The jealous child

The jealous child

Children often get jealous. There are several situations that can lead to this feeling, such as the arrival of a new baby or a new spouse in the family. The jealousy can also occur between siblings or friends of the center.

The child uses different means to express his jealousy. At the birth of a little brother, your child may start to act baby. For example, peeing in her panties, wanting to wear diapers, talking like a baby, etc. Making anger, breaking a friend’s toys, hurting your little sister or refusing to obey are other ways to show your jealousy.

Causes of jealousy

Although it can give rise to disturbing behavior, jealousy is a perfectly normal feeling. The child thinks that the world revolves around him. He is focused on his needs. It is difficult for him to understand the needs of others and to share the attention of his parents. Jealousy occurs when a child feels that their mother or father is giving more love and care to someone else, such as a baby or a new spouse. Biting his little sister or doing silly things is a way of saying to you: “You are taking care of the baby too much! I, too, want you to take care of me and love me. ”

A lack of confidence can also cause jealousy. The child can compare himself to others and find himself less good than them. Thus, comparing one’s children to another or giving more importance to one of them can create sibling rivalry and increase jealousy. It is better to avoid phrases like “Take your brother’s example” or “Do like your sister.” Each child is unique and has his strengths and limitations.

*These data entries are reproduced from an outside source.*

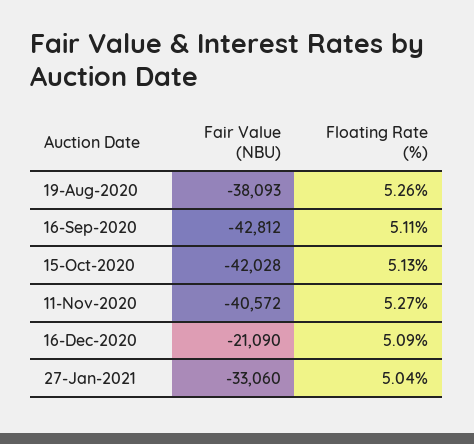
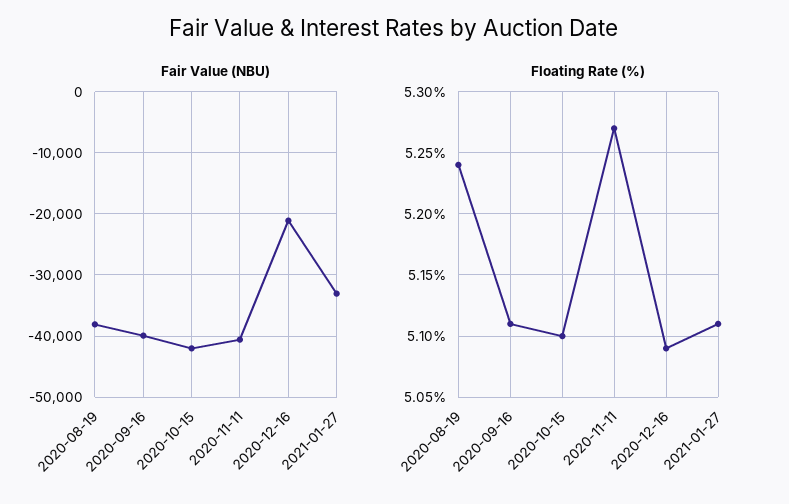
  {
    "Fair Value (NBU)": {
      "19-Aug-2020": -38093,
-     "16-Sep-2020": -42812,
+     "16-Sep-2020": -40000,
      "15-Oct-2020": -42028,
      "11-Nov-2020": -40572,
      "16-Dec-2020": -21090,
      "27-Jan-2021": -33060
    },
    "Floating Rate (%)": {
-     "19-Aug-2020": 5.26,
+     "19-Aug-2020": 5.24,
      "16-Sep-2020": 5.11,
-     "15-Oct-2020": 5.13,
+     "15-Oct-2020": 5.1,
      "11-Nov-2020": 5.27,
      "16-Dec-2020": 5.09,
-     "27-Jan-2021": 5.04
+     "27-Jan-2021": 5.11
    }
  }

A jealous child needs to be reassured and to know that you love him.

How to react?

The best way to prevent and reduce your child’s jealousy is to show him your love.

Feel free to be affectionate and tell him often that you love him.

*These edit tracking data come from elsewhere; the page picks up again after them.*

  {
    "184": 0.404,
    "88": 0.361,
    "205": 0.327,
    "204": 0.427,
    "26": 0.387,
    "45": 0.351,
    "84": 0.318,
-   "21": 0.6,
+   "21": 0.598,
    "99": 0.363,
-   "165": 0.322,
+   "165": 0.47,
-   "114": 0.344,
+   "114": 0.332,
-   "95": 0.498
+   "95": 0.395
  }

Give him some attention and take the time to do activities with him. Your toddler will feel less threatened by others and will tend to be less jealous.

Congratulate your child and often make positive comments to help them gain confidence. He will be less inclined to compare himself to others and to be jealous.

Prepare your toddler for the birth of a baby or the arrival of a new partner reassuring on your love. For example, you can say, “You’re going to have a little sister, but that does not change the love I have for you. Even though I will have to take care of the baby a lot, I will also find some time to be with you. Or “Even if I have a new lover, I love you as before. You are still my darling child.”

Help your child put words on what he feels and tell him you understand him. For example, if he rolls on the ground crying while you change the baby’s diaper, you can tell him, “I know you want me to take care of you. I understand that you need me, but your brother too. Shouting is not the way to get my attention, but it will make me happy to play with you when I’m done changing your little brother. ”

Do not punish your child for his attacks of jealousy, it would only worsen the situation.

Jealous of dad or mom

Between 3 years and 6 years, the child can live more or less intense a passion vis-à-vis the parent of the opposite sex. This preference leads him to see the other parent as a rival and to be jealous of him. It is the complex of Oedipus, a normal and temporary stage of its development.